## Mettere in pratica
**a)** Traduca in inglese la seguente frase del brano sulla storia ebraica in Calabria: "Secondo una leggenda, che attesta l'antica frequentazione orientale della nostra regione, Reggio fu fondata da Aschenez, pronipote di Noé."
**b)** Secondo il brano sulla storia ebraica in Calabria, in quale anno gli ebrei furono cacciati definitivamente dalla regione?

## Brano fornito
Calabria judaica - Sud ebraico

Calabria judaica ~ Sud ebraico
Storia, cultura e attualità ebraiche in Calabria
con uno sguardo al futuro e a tutto il Meridione

Secondo una leggenda, che attesta l'antica frequentazione orientale della nostra regione, Reggio fu fondata da Aschenez, pronipote di Noé.
La sinagoga del IV secolo, ricca di mosaici, di Bova Marina, è la più antica in Occidente dopo quella di Ostia Antica; a Reggio fu stampata la prima opera in ebraico con indicazione di data, il commento di Rashì alla Torah; Chayim Vital haQalavrezì, il calabrese, fu grande studioso di kabbalah, noto anche con l'acronimo Rachu.
Nel Medioevo moltissimi furono gli ebrei che si stabilirono in Calabria, aumentando fino alla cacciata all'inizio del XVI secolo; tornarono per pochi anni, richiamati dagli abitanti oppressi dai banchieri cristiani, ma furono definitivamente cacciati nel 1541, evento che non fu estraneo alla decadenza economica della Calabria, in particolare nel settore legato alla lavorazione della seta.

Voci di quiz basate su grafici:
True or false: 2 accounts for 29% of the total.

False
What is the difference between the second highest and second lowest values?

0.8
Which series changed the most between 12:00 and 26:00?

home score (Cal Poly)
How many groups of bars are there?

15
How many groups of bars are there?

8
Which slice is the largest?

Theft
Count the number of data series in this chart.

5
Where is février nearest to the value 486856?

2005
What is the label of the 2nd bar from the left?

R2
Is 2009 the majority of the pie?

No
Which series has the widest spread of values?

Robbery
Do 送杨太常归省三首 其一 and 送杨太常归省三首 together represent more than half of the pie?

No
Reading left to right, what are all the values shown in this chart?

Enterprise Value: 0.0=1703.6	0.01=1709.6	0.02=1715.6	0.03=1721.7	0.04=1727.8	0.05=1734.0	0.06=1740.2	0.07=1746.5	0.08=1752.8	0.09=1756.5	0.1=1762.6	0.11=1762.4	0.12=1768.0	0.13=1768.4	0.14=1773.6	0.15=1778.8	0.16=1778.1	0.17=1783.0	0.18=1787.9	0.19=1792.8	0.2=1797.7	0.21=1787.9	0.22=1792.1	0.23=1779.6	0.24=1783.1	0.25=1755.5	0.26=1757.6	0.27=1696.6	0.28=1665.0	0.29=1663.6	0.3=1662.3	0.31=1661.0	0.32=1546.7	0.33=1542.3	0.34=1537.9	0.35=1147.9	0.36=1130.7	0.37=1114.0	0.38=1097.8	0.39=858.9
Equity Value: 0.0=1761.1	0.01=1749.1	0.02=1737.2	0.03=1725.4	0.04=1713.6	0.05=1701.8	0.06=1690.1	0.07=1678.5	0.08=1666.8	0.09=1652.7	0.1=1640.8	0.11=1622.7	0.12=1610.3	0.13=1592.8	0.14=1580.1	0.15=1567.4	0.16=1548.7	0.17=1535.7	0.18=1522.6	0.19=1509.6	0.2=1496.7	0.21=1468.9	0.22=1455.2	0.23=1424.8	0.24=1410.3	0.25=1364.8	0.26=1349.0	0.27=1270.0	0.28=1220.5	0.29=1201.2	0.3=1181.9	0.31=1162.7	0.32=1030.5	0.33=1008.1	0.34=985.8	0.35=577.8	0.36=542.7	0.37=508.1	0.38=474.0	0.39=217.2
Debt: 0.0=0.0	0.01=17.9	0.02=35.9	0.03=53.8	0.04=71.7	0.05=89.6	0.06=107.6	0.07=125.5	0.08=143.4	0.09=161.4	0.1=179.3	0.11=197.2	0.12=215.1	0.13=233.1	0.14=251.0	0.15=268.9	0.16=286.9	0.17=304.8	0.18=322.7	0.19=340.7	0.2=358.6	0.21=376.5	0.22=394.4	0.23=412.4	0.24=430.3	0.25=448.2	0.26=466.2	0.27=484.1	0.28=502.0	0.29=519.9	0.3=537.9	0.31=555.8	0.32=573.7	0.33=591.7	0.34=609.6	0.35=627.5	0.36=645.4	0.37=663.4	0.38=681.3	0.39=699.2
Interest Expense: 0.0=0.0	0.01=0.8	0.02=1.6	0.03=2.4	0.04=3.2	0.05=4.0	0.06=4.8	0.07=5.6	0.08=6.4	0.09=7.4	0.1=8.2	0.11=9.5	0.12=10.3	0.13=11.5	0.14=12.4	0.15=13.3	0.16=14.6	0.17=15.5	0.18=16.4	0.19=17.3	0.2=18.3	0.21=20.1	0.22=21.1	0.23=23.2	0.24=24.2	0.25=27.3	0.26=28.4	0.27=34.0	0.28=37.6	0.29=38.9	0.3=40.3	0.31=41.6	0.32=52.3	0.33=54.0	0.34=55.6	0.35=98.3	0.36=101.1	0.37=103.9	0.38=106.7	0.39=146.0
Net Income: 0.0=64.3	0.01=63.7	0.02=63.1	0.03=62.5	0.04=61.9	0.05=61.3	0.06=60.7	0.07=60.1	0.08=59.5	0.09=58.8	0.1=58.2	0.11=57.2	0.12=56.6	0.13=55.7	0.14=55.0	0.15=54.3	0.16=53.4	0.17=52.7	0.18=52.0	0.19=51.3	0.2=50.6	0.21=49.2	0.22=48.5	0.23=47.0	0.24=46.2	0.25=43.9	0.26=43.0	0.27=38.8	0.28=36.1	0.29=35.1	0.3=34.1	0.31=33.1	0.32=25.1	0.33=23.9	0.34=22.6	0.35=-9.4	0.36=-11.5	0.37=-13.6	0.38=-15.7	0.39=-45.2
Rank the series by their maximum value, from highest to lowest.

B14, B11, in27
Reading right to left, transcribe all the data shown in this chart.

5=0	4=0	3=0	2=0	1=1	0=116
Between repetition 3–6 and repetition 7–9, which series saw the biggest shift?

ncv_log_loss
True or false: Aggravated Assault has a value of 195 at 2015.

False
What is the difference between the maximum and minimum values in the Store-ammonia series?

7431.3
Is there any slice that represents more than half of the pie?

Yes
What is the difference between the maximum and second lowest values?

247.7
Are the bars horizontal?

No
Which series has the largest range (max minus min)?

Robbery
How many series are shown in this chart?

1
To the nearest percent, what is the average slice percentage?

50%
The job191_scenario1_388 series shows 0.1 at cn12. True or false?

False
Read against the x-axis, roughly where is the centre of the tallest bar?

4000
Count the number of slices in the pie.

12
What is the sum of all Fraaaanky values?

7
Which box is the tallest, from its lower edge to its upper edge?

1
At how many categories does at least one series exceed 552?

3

## Elenco delle risposte
**a)** According to a legend, which attests to the ancient Eastern presence in our region, Reggio was founded by Aschenez, great-grandson of Noah.

**b)** Nel 1541.